A Gibson Les Paul Standard from the early 80s would be worth, in excellent condition, with about a million disclaimers, around $2,500. There appears to have been a '58 Reissue made in 1982 only that sells for more, up to $1,000 more. That would say “Standard 82” on the truss rod cover on the head stock. Post some pictures, and the serial number would allow us to nail down the year for you. WordMan will have more to say on this.

The loss of the value on this, if it’s true, is explained by the story of how stolen money was used to buy this and many other nice guitars. And that they then, after an arrest and trial, ended up as a partial repayment to the folks who lost the cash. Well, those folks sold most but held a few back. But they just sat there, and the REASON THIS one was held back does not survive.

But are you saying that there is no reasonable expectation that this is worth > 10K? I’m just looking for scale not a price.

And any advice on how to tackle this question.

Get the serial number. Call Gibson. Ask.

No other way to be sure - Standard is applied to so many variants and I am not up on the 80’d particulars. If it is a “pre-Historic”. 50’s reissue done before the official Historic series started, it coulld be worth bucks.

I agree. Ask Gibson exactly what the model is, some words to wrap around Les Paul Standard. My vintage price guide has 12 densely packed pages of Les Pauls.

And for Crotalus: No, it’s none of those.
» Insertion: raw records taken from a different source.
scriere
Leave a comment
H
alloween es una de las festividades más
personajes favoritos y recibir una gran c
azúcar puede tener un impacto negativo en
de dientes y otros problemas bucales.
I suspect that you are right if you can explain as much as you did about the early 80s market. But I hope to hear from a trader if there are “unique” small groups of guitars that, because of historical production changes, ran in small batches. For all I know that may affect the value to collectors.
My questions are, does that seems logical?
And if so, how do I proceed?

Oh, and thank all who said call Gibson. That would never have occurred to me. For real.

I’ll call them next time I have my friends here.

Yup, use the number you have and call Gibson, or check a guide. Keep in mind, even if the original buyer was an idiot, and willing to buy top of the line for no reason than just emptying their wallet, most stores don’t have really rare and expensive stuff just hanging around. They probably just made him pay list for the best Les Paul they had hanging on the rack.

Oh, I believe it was the Pro-Deluxe not the Standard that was discontinued sometime in the early 80s.

Thanks all. I’ll call Gibson to check it out, but I think I have my answer. At least I’ll get the guy more than $500.
If Gibson tells me it’s worth a million, I’ll let you guys know. Otherwise off to e-bay.

It will help you on ebay to know exactly what you have. For instance, there were 15 Les Pauls made in 1982 for a music store in New Jersey that had original PAF pickups. Fifteen of these were made. They can be worth upwards of $8,000. ebay would probably not be the best way to sell one of those. Call Gibson. Then come back to this thread, and maybe WordMan and others can suggest some honest dealers if it turns out you have something special.